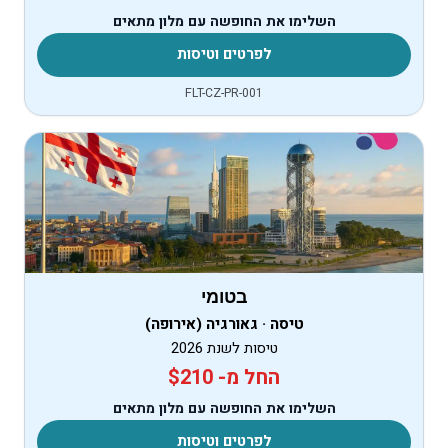
השלימו את החופשה עם מלון מתאים
לפרטים וטיסות
FLT-CZ-PR-001
בטומי
טיסה · גאורגיה (אירופה)
טיסות לשנת 2026
החל מ- $210
השלימו את החופשה עם מלון מתאים
לפרטים וטיסות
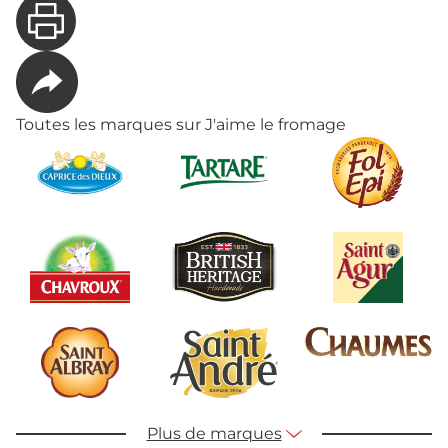
Toutes les marques sur J'aime le fromage
Plus de marques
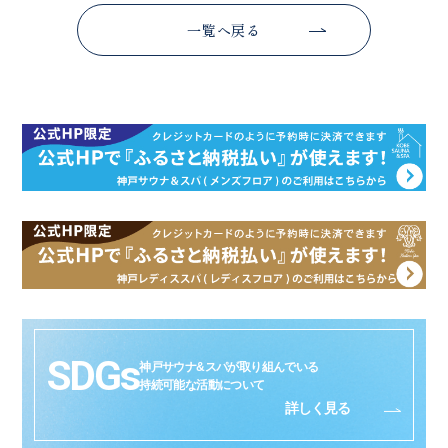
一覧へ戻る
SDGs
神戸サウナ&スパが取り組んでいる
持続可能な活動について
詳しく見る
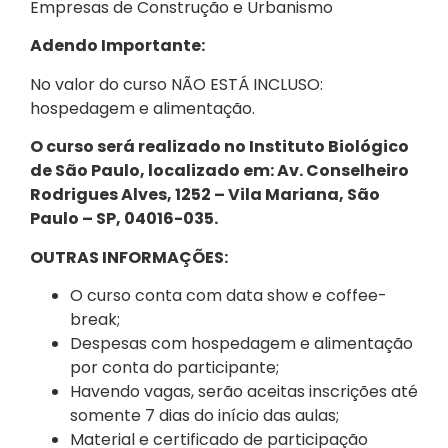
Empresas de Construção e Urbanismo
Adendo Importante:
No valor do curso NÃO ESTÁ INCLUSO:
hospedagem e alimentação.
O curso será realizado no Instituto Biológico
de São Paulo, localizado em: Av. Conselheiro
Rodrigues Alves, 1252 – Vila Mariana, São
Paulo – SP, 04016-035.
OUTRAS INFORMAÇÕES:
O curso conta com data show e coffee-
break;
Despesas com hospedagem e alimentação
por conta do participante;
Havendo vagas, serão aceitas inscrições até
somente 7 dias do início das aulas;
Material e certificado de participação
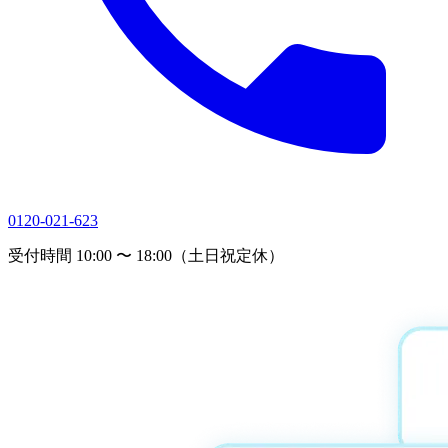
0120-021-623
受付時間 10:00 〜 18:00（土日祝定休）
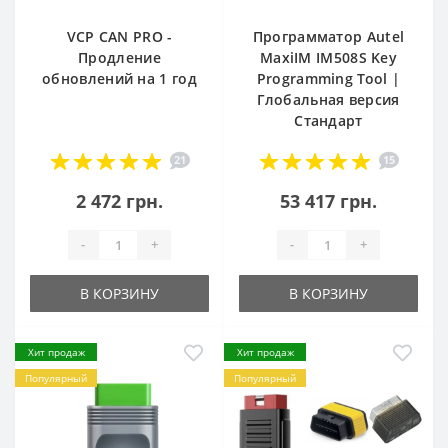
VCP CAN PRO -
Программатор Autel
Продление
MaxiIM IM508S Key
обновлений на 1 год
Programming Tool |
Глобальная версия
Стандарт
21
15
2 472 грн.
53 417 грн.
-
+
-
+
В КОРЗИНУ
В КОРЗИНУ
Хит продаж
Хит продаж
Популярный
Популярный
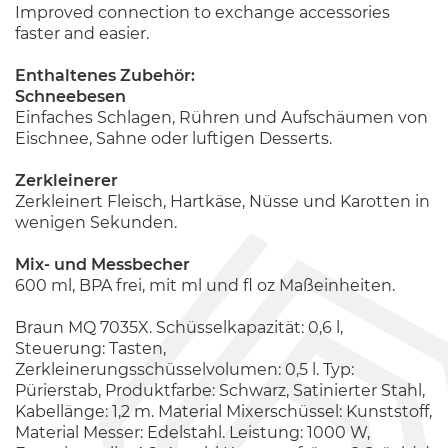
Improved connection to exchange accessories
faster and easier.
Enthaltenes Zubehör:
Schneebesen
Einfaches Schlagen, Rühren und Aufschäumen von
Eischnee, Sahne oder luftigen Desserts.
Zerkleinerer
Zerkleinert Fleisch, Hartkäse, Nüsse und Karotten in
wenigen Sekunden.
Mix- und Messbecher
600 ml, BPA frei, mit ml und fl oz Maßeinheiten.
Braun MQ 7035X. Schüsselkapazität: 0,6 l,
Steuerung: Tasten,
Zerkleinerungsschüsselvolumen: 0,5 l. Typ:
Pürierstab, Produktfarbe: Schwarz, Satinierter Stahl,
Kabellänge: 1,2 m. Material Mixerschüssel: Kunststoff,
Material Messer: Edelstahl. Leistung: 1000 W,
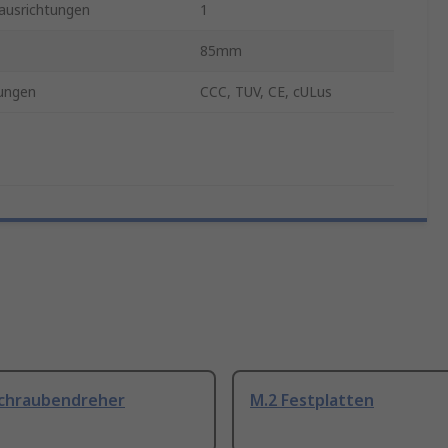
ausrichtungen
1
85mm
ungen
CCC, TUV, CE, cULus
Schraubendreher
M.2 Festplatten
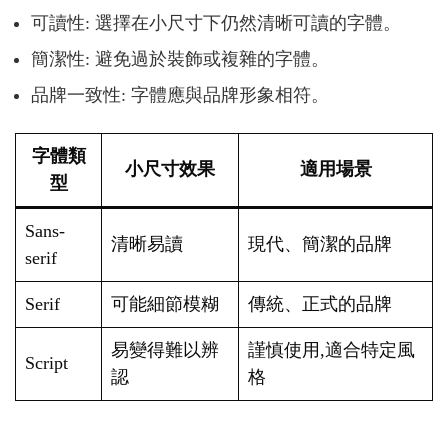
可讀性: 選擇在小尺寸下仍然清晰可讀的字體。
簡潔性: 避免過於裝飾或複雜的字體。
品牌一致性: 字體應與品牌形象相符。
字體類
小尺寸效果
適用場景
型
Sans-
清晰易讀
現代、簡潔的品牌
serif
Serif
可能細節模糊
傳統、正式的品牌
易變得難以辨
謹慎使用,適合特定風
Script
認
格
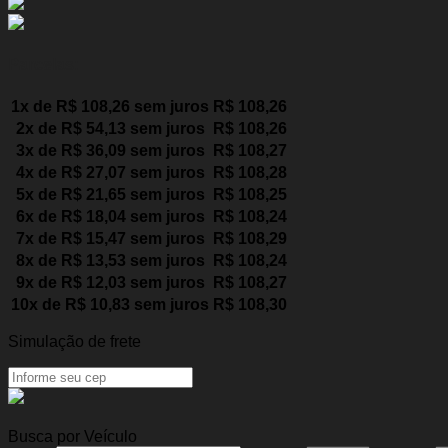
Parcelas:
1x de
R$
108,26
sem juros
R$
108,26
2x de
R$
54,13
sem juros
R$
108,26
3x de
R$
36,09
sem juros
R$
108,27
4x de
R$
27,07
sem juros
R$
108,28
5x de
R$
21,65
sem juros
R$
108,25
6x de
R$
18,04
sem juros
R$
108,24
7x de
R$
15,47
sem juros
R$
108,29
8x de
R$
13,53
sem juros
R$
108,24
9x de
R$
12,03
sem juros
R$
108,27
10x de
R$
10,83
sem juros
R$
108,30
Simulação de frete
Busca por Veículo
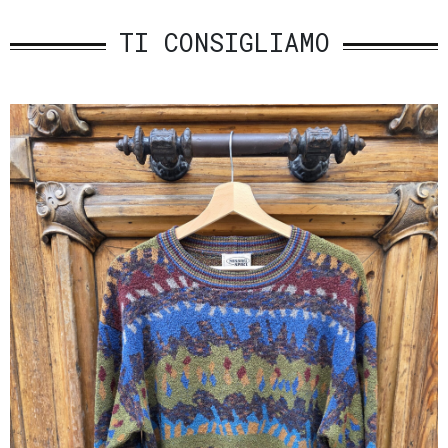
TI CONSIGLIAMO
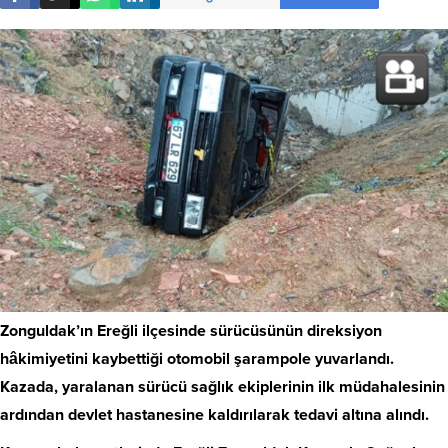
Zonguldak’ın Ereğli ilçesinde sürücüsünün direksiyon
hâkimiyetini kaybettiği otomobil şarampole yuvarlandı.
Kazada, yaralanan sürücü sağlık ekiplerinin ilk müdahalesinin
ardından devlet hastanesine kaldırılarak tedavi altına alındı.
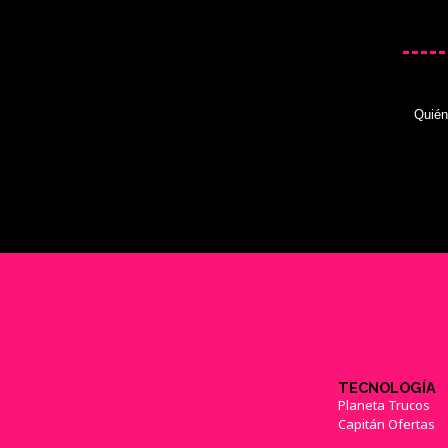
Quié
TECNOLOGÍA
Planeta Trucos
Capitán Ofertas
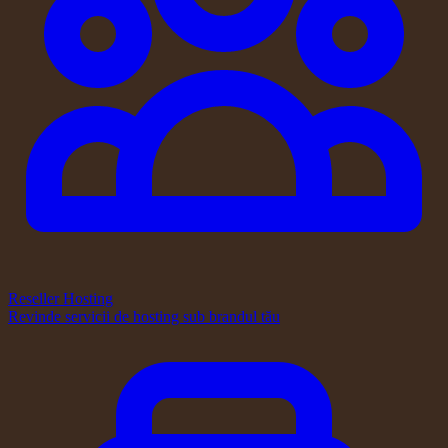
Reseller Hosting
Revinde servicii de hosting sub brandul tău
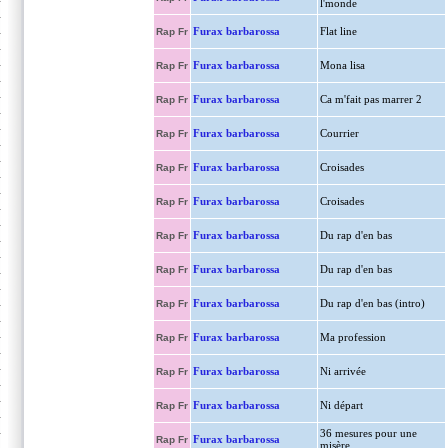
l'monde
Furax barbarossa
Flat line
Rap Fr
Furax barbarossa
Mona lisa
Rap Fr
Furax barbarossa
Ca m'fait pas marrer 2
Rap Fr
Furax barbarossa
Courrier
Rap Fr
Furax barbarossa
Croisades
Rap Fr
Furax barbarossa
Croisades
Rap Fr
Furax barbarossa
Du rap d'en bas
Rap Fr
Furax barbarossa
Du rap d'en bas
Rap Fr
Furax barbarossa
Du rap d'en bas (intro)
Rap Fr
Furax barbarossa
Ma profession
Rap Fr
Furax barbarossa
Ni arrivée
Rap Fr
Furax barbarossa
Ni départ
Rap Fr
36 mesures pour une
Furax barbarossa
Rap Fr
misère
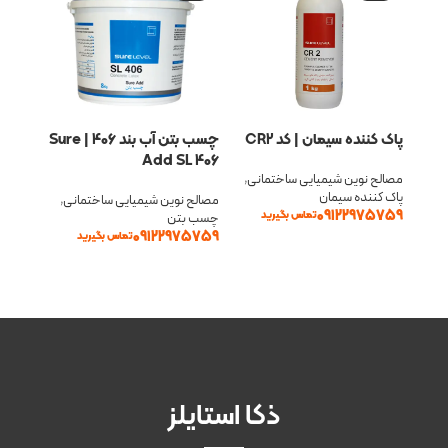
پاک کننده سیمان | کد CR2
چسب بتن آب بند 406 | Sure
L 412
Add SL 406
مصالح نوین شیمیایی ساختمانی
,
پاک کننده سیمان
مصالح نوین شیمیایی ساختمانی
,
مصالح ن
09122975759
تماس بگیرید
چسب بتن
چسب ب
75759
09122975759
تماس بگیرید
اطلاعات بیشتر
اطلاعات بیشتر
اطلا
ذکا استایلز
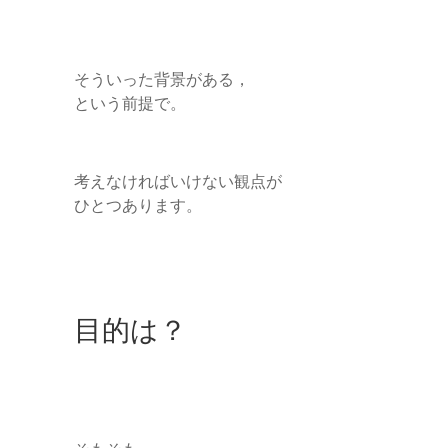
そういった背景がある，
という前提で。
考えなければいけない観点が
ひとつあります。
目的は？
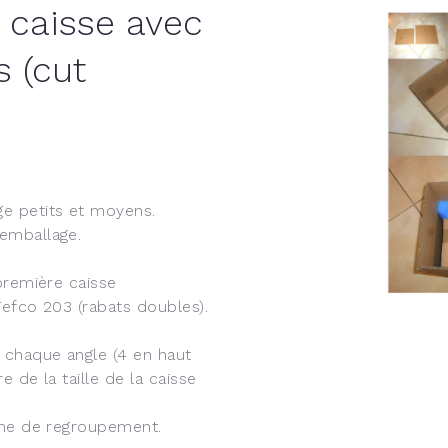
 caisse avec
 (cut
e petits et moyens.
emballage.
première caisse
Fefco 203 (rabats doubles).
 chaque angle (4 en haut
 de la taille de la caisse
iane de regroupement.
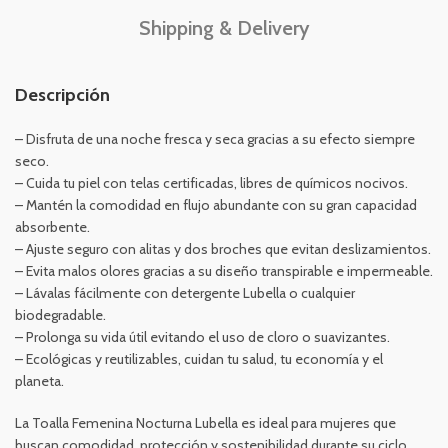
Shipping & Delivery
Descripción
– Disfruta de una noche fresca y seca gracias a su efecto siempre
seco.
– Cuida tu piel con telas certificadas, libres de químicos nocivos.
– Mantén la comodidad en flujo abundante con su gran capacidad
absorbente.
– Ajuste seguro con alitas y dos broches que evitan deslizamientos.
– Evita malos olores gracias a su diseño transpirable e impermeable.
– Lávalas fácilmente con detergente Lubella o cualquier
biodegradable.
– Prolonga su vida útil evitando el uso de cloro o suavizantes.
– Ecológicas y reutilizables, cuidan tu salud, tu economía y el
planeta.
La Toalla Femenina Nocturna Lubella es ideal para mujeres que
buscan comodidad, protección y sostenibilidad durante su ciclo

# # # #

When copying from the data above, begin at the line containing "Ma profession" and end at the line containing "première caisse"; return those lines exactly and leave all pictures behind.

Ma profession
Rap Fr
Furax barbarossa
Ni arrivée
Rap Fr
Furax barbarossa
Ni départ
Rap Fr
36 mesures pour une
Furax barbarossa
Rap Fr
misère
پاک کننده سیمان | کد CR2
چسب بتن آب بند 406 | Sure
L 412
Add SL 406
مصالح نوین شیمیایی ساختمانی
,
پاک کننده سیمان
مصالح نوین شیمیایی ساختمانی
,
مصالح ن
09122975759
تماس بگیرید
چسب بتن
چسب ب
75759
09122975759
تماس بگیرید
اطلاعات بیشتر
اطلاعات بیشتر
اطلا
ذکا استایلز
そういった背景がある，
という前提で。
考えなければいけない観点が
ひとつあります。
目的は？
 caisse avec
 (cut
e petits et moyens.
emballage.
première caisse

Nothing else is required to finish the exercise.